Create /usr/share/xsessions/xsession.desktop:
[Desktop Entry]
Name=Xsession
Exec=/etc/X11/Xsession
Make it the default session in LightDM via /etc/lightdm/lightdm.conf:
[SeatDefaults]
user-session=Xsession
Create your ~/.xsession:
exec ck-launch-session dbus-launch --exit-with-session startxfce4
Restart lightdm (or the whole system, since not all processes will terminate with your session) and check that everything works as expected. If you cannot mount external devices, make sure you have policykit-desktop-privileges installed (go look here for another delicious bug about this).

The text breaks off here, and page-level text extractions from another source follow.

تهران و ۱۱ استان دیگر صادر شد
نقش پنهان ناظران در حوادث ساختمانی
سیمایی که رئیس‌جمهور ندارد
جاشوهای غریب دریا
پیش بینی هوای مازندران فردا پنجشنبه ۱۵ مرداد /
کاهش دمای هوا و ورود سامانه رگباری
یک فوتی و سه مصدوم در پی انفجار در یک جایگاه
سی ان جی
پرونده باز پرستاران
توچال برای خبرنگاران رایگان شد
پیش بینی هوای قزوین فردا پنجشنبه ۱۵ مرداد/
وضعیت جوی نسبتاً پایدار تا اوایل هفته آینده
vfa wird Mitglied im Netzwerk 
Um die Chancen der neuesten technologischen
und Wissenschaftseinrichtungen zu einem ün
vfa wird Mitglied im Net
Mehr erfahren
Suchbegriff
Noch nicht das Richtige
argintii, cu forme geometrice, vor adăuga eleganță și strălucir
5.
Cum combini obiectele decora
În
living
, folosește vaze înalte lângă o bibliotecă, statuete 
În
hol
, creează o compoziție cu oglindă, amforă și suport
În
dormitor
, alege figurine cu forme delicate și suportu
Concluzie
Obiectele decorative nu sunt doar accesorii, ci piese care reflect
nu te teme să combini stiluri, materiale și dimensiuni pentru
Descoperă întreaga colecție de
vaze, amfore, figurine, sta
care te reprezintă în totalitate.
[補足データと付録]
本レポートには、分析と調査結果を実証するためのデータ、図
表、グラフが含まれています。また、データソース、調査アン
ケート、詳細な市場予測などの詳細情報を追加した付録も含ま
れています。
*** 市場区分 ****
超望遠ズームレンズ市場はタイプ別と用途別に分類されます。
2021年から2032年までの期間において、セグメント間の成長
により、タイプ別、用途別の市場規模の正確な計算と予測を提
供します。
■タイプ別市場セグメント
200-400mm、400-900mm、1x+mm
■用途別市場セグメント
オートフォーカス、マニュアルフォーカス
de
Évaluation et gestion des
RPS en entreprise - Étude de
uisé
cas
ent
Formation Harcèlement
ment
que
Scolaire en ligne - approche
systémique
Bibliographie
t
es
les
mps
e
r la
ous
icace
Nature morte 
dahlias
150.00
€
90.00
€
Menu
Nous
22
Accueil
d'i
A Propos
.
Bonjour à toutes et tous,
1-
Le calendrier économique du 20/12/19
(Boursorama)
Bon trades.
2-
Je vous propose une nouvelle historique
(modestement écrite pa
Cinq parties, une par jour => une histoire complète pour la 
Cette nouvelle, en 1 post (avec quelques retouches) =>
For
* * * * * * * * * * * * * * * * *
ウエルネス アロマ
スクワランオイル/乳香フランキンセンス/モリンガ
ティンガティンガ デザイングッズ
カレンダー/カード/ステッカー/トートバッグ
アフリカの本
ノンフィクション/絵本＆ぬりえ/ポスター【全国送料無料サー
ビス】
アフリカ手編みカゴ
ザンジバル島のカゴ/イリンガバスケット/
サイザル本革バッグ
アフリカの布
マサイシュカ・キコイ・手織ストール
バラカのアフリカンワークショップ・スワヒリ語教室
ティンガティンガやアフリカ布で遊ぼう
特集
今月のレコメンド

Once you made yourself comfortable and everything is working as expected, we're ready to add the final chef touch to our setup.
4. Please wrap it
We are going to make sure that gpg-agent is a STARTUP prefix for our beloved X session, so that gpg-agent will correctly setup a bunch of other environment variables.
For reference, this is their list:
- GPG_AGENT_INFO=/home/neagix/.gnupg/S.gpg-agent:17244:1
- SSH_AUTH_SOCK=/home/neagix/.gnupg/S.gpg-agent.ssh
- SSH_AGENT_PID=17244
Open your ~/.gnupg/gpg.conf and make sure that you have:
enable-ssh-support
use-standard-socket
At this point, reboot (or restart lightdm) and check that your setup worked by typing in any terminal emulator:
set | grep 'GPG\|SSH'
If you don't see the expected 3 environment variables, either you did something wrong or the distro gods have changed something (yes, this post will eventually become old as this mess is cleaned up & fixed upstream).
You can test that the correct gpg-agent is running by inspecting the command line:
xargs -0 < /proc/$(pgrep gpg-agent)/cmdlineRemember that options are read by default from ~/.gnupg/gpg-agent.conf.
And finally, enjoy your correctly-working gpg smartcard setup!
Update 24 January 2015: gnupg2 package is in extra, not main. Thus one cannot expect it to be perfectly working.